## PROBLEM
From the records below, pull each line that has "assign".

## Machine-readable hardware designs
== Segment start ==

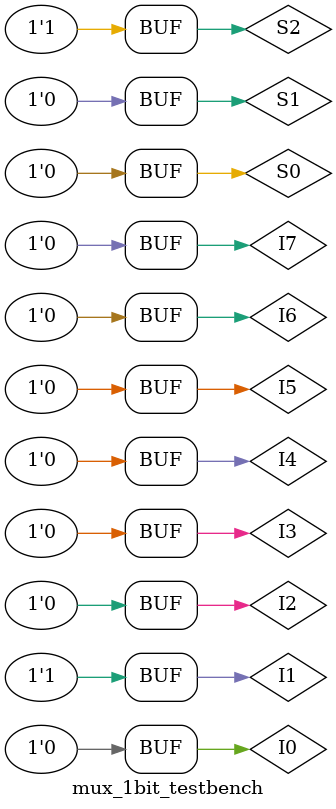
<source format=v>
`define DELAY 20
module mux_1bit_testbench(); 

reg   I0, I1, I2, I3, I4, I5, I6, I7;
reg   S0, S1, S2;
wire  out;

mux_1bit call_mux(out, I0, I1, I2, I3, I4, I5, I6, I7, S0, S1, S2);

initial begin
I0 = 1'b0; I1 = 1'b1; I2=1'b0; I3=1'b0; I4=1'b0; I5=1'b0; I6=1'b0; I7=1'b0; S0=1'b0; S1=1'b0; S2=1'b1; 
#`DELAY;

end
 
initial
begin
$monitor("time = %2d, I0 =%1b, I1=%1b, I2=%1b, I3=%1b, I4 =%1b, I5=%1b, I6=%1b, I7=%1b, S1=%1b, S2=%1b, S3=%1b and result=%1b", 
                  $time, I0, I1, I2, I3, I4, I5, I6, I7, S0, S1, S2, out);
end
 
endmodule
</source>
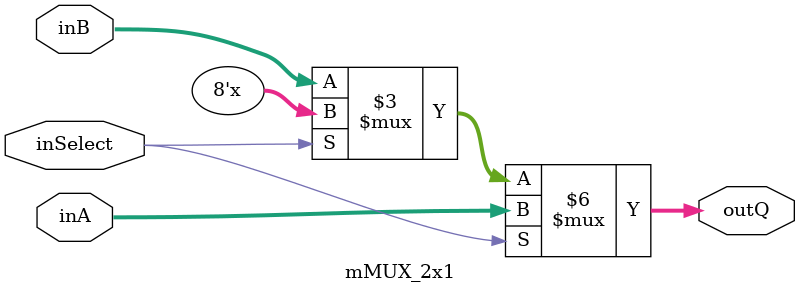
<source format=v>
module mMUX_2x1(input [7:0] inA,
					 input [7:0] inB,
					 input inSelect,
					 output reg [7:0] outQ);
					 
always@(inSelect)
if(inSelect)
	outQ <= inA;
else if (~inSelect)
	outQ <= inB;
	
endmodule

</source>
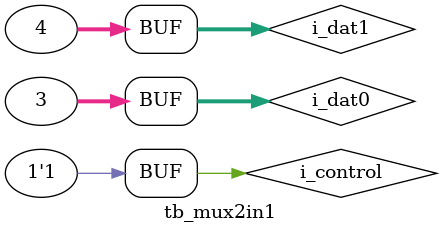
<source format=v>
`timescale 1ns / 1ps


module tb_mux2in1;

	// Inputs
	reg [31:0] i_dat0;
	reg [31:0] i_dat1;
	reg i_control;

	// Outputs
	wire [31:0] o_dat;

	// Instantiate the Unit Under Test (UUT)
	mux2in1 uut (
		.i_dat0(i_dat0), 
		.i_dat1(i_dat1), 
		.i_control(i_control), 
		.o_dat(o_dat)
	);

	initial begin
		// Initialize Inputs
		i_dat0 = 0;
		i_dat1 = 0;
		i_control = 0;

		// Wait 100 ns for global reset to finish
		#100;
 		i_dat0 = 1;
		i_dat1 = 2;
		i_control = 0;       
        
        #10;
		i_control = 1;         

		#10;
 		i_dat0 = 3;
		i_dat1 = 4;
		i_control = 0;  
        
 		#10;
		i_control = 1; 
        
	end
      
endmodule


</source>
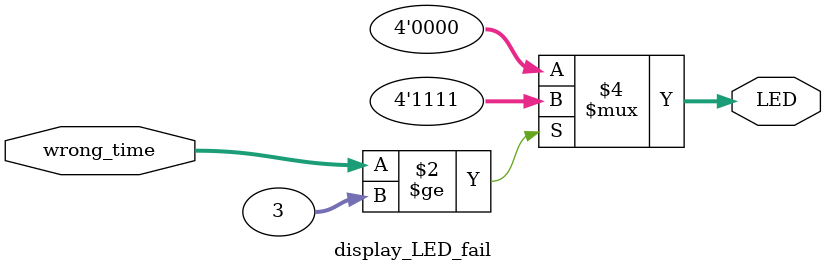
<source format=v>
`timescale 1ns / 1ps
module display_LED_fail(wrong_time,LED);  //ÓÎÏ·Ê§°Ü£¬×î×ó±ßËÄÕµµÆÈ«ÁÁ
  input wire [2:0]wrong_time; 
  output reg [3:0]LED;
  
  always @(wrong_time)
    if(wrong_time>=3) LED<=4'b1111;
	 else LED<=4'b0000;


endmodule

</source>
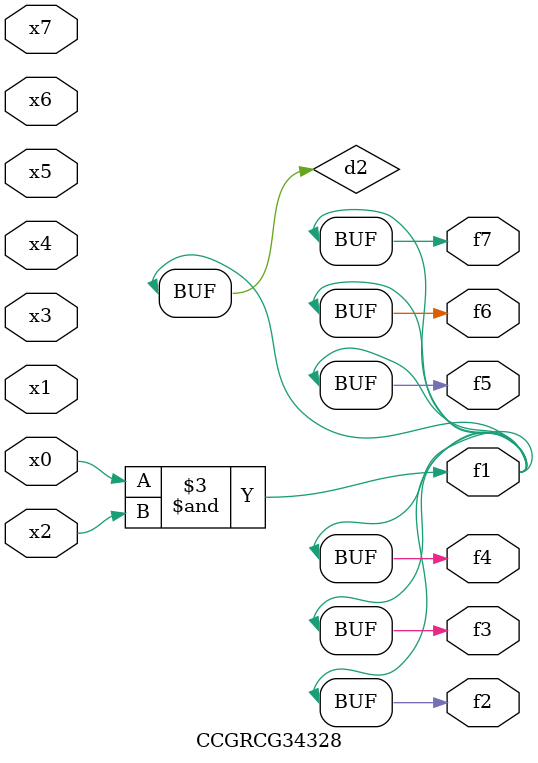
<source format=v>
module CCGRCG34328(
	input x0, x1, x2, x3, x4, x5, x6, x7,
	output f1, f2, f3, f4, f5, f6, f7
);

	wire d1, d2;

	nor (d1, x3, x6);
	and (d2, x0, x2);
	assign f1 = d2;
	assign f2 = d2;
	assign f3 = d2;
	assign f4 = d2;
	assign f5 = d2;
	assign f6 = d2;
	assign f7 = d2;
endmodule

</source>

== Segment end ==

## WRITTEN ANSWER
	assign f1 = d2;
	assign f2 = d2;
	assign f3 = d2;
	assign f4 = d2;
	assign f5 = d2;
	assign f6 = d2;
	assign f7 = d2;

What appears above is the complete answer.